Afterwards, he insisted that she dine at his London apartment and that she stayed there for the night. Exhausted by the day she’d had, and in no mood to face the journey home by herself, Lindy agreed and called her assistant, Wendy, to ask her to feed the dogs. Never having visited Atreus’s home before, she was very curious, but the huge, airy penthouse apartment with its designer furniture and wide open spaces had an anonymous, impersonal quality that left her cold.
During the meal, Atreus excused himself to take a phone call, and when he returned, he found Lindy fast asleep in her dining chair.
Lindy wakened in the early hours because she was too warm. Although she could only feel a sheet over her, there was good reason for her high temperature. Instead of putting her in one of his guestrooms Atreus had put her in his bed, with him, and she was clamped to his lean and powerful heat-exuding physique like a second skin.
‘Go back to sleep, mali mou.’ Atreus urged huskily.
A single exploratory shift of position had left Lindy wildly aware of the feel of his aroused body against her own. ‘You shouldn’t have put me in the same bed as you,’ she censured.
‘When did you turn into such a prude?’
Avoiding any form of intimacy was her protection, she admitted inwardly. In her mind she was already fantasising about what he might do next, and the burn of long abstinence from such pleasures sat like a hollow ache at the heart of her.

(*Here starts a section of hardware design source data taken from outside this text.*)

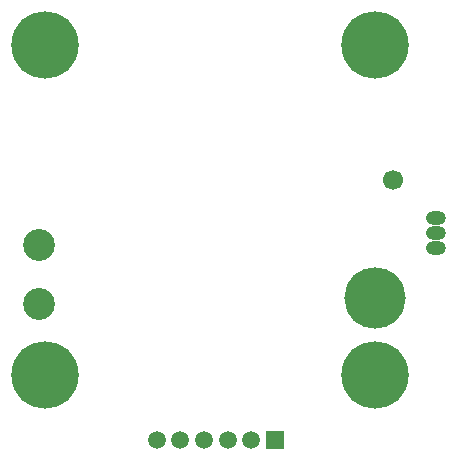
<source format=gbs>
G04 Layer_Color=16711935*
%FSTAX42Y42*%
%MOMM*%
G71*
G01*
G75*
%ADD62C,2.70*%
%ADD63O,1.70X1.20*%
%ADD64C,1.50*%
%ADD65R,1.50X1.50*%
%ADD66C,5.70*%
%ADD67C,5.20*%
%ADD68C,1.70*%
D62*
X022578Y040644D02*
D03*
Y041144D02*
D03*
D63*
X025943Y041121D02*
D03*
Y041248D02*
D03*
Y041375D02*
D03*
D64*
X023578Y039494D02*
D03*
X023778D02*
D03*
X023978D02*
D03*
X024378D02*
D03*
X024178D02*
D03*
D65*
X024578D02*
D03*
D66*
X022628Y040044D02*
D03*
Y042844D02*
D03*
X025428D02*
D03*
Y040044D02*
D03*
D67*
Y040694D02*
D03*
D68*
X025578Y041694D02*
D03*
M02*

</source>
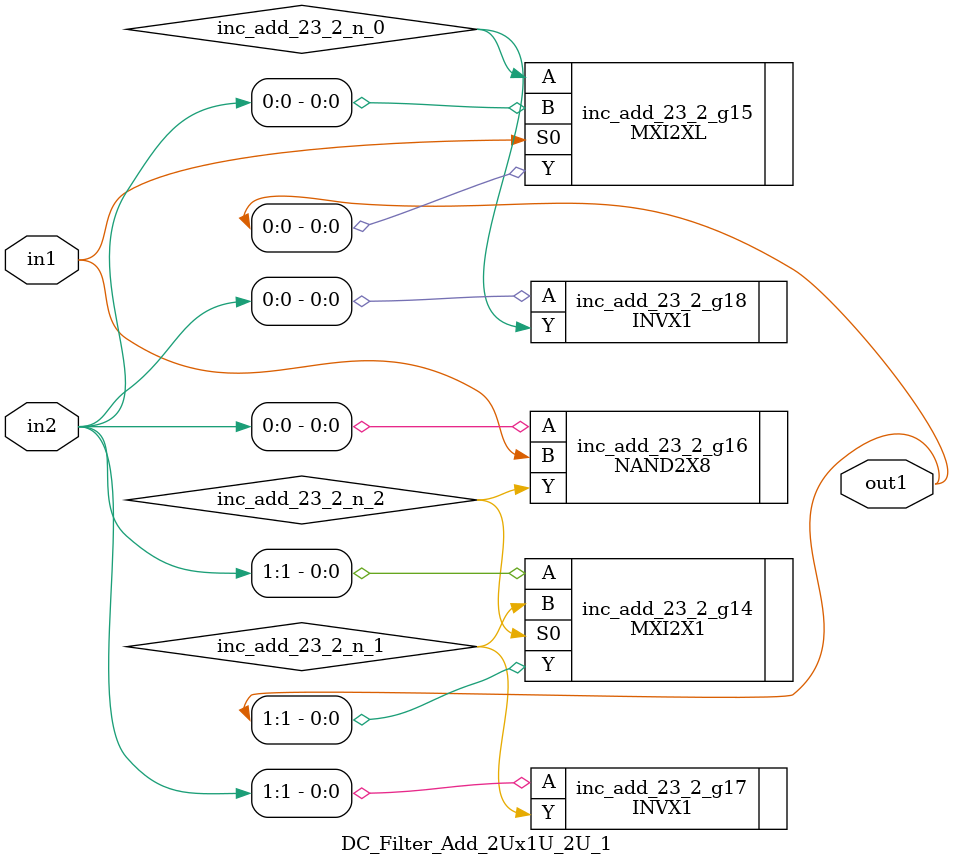
<source format=v>
`timescale 1ps / 1ps


module DC_Filter_Add_2Ux1U_2U_1(in2, in1, out1);
  input [1:0] in2;
  input in1;
  output [1:0] out1;
  wire [1:0] in2;
  wire in1;
  wire [1:0] out1;
  wire inc_add_23_2_n_0, inc_add_23_2_n_1, inc_add_23_2_n_2;
  MXI2X1 inc_add_23_2_g14(.A (in2[1]), .B (inc_add_23_2_n_1), .S0
       (inc_add_23_2_n_2), .Y (out1[1]));
  MXI2XL inc_add_23_2_g15(.A (inc_add_23_2_n_0), .B (in2[0]), .S0
       (in1), .Y (out1[0]));
  NAND2X8 inc_add_23_2_g16(.A (in2[0]), .B (in1), .Y
       (inc_add_23_2_n_2));
  INVX1 inc_add_23_2_g17(.A (in2[1]), .Y (inc_add_23_2_n_1));
  INVX1 inc_add_23_2_g18(.A (in2[0]), .Y (inc_add_23_2_n_0));
endmodule


</source>
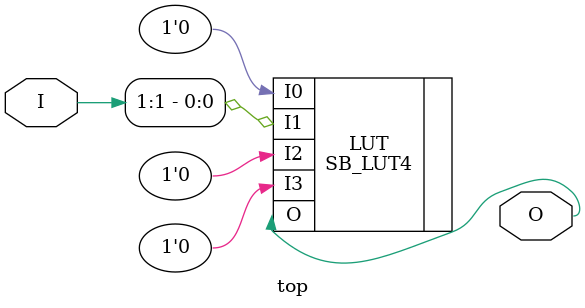
<source format=v>
module top( (* keep *) input [3:0] I, output O);
    //Cell instances
    SB_LUT4 #(
        .LUT_INIT(16'b0100000000000000)
    ) LUT  (
        .I0(1'b0),
        .I1(I[1]),
        .I2(1'b0),
        .I3(1'b0),
        .O(O)
    );
endmodule // top

</source>
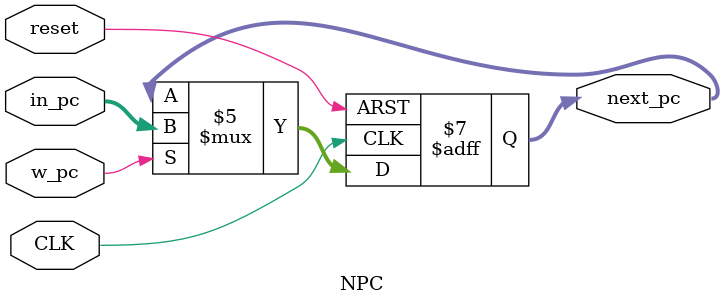
<source format=v>


module NPC(
	input            CLK,		 // 
    input            reset,      // 

	input            w_pc,       // pc 写信号

  	input [31:0]     in_pc,    //
  	output reg[31:0] next_pc);

	initial begin
    	next_pc <= 0;  					// 初始为 0
	end
	
	always@(posedge CLK or posedge reset)
	 begin
		if (reset == 1)  
      		next_pc <= 0;  				// 重置为 0 
		else 
		begin
			if (w_pc)  
			begin
        		//$display("next_pc <= in_pc : %x",in_pc);
				next_pc <= in_pc;	// 更新pc
			end
			else 
        		next_pc <= next_pc;	// 不变
		 end
	 end 
endmodule

</source>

‘Stop teasing me,’ she urged stiffly.
‘Relax, you’re safe,’ Atreus asserted.
Cut to the bone by that assurance, Lindy sucked in a sustaining breath. Of course she was safe. Why on earth had she thought she might be otherwise? Simple proximity to a female body had caused his arousal. After all, he could hardly find her swollen form sexually appealing. She was amazed he had had an arm round her, and wondered if she had burrowed into him while she slept. After all, he never touched her now in that way when she was awake. There had been no more unexpected kisses, not so much as a flirtatious word out of place.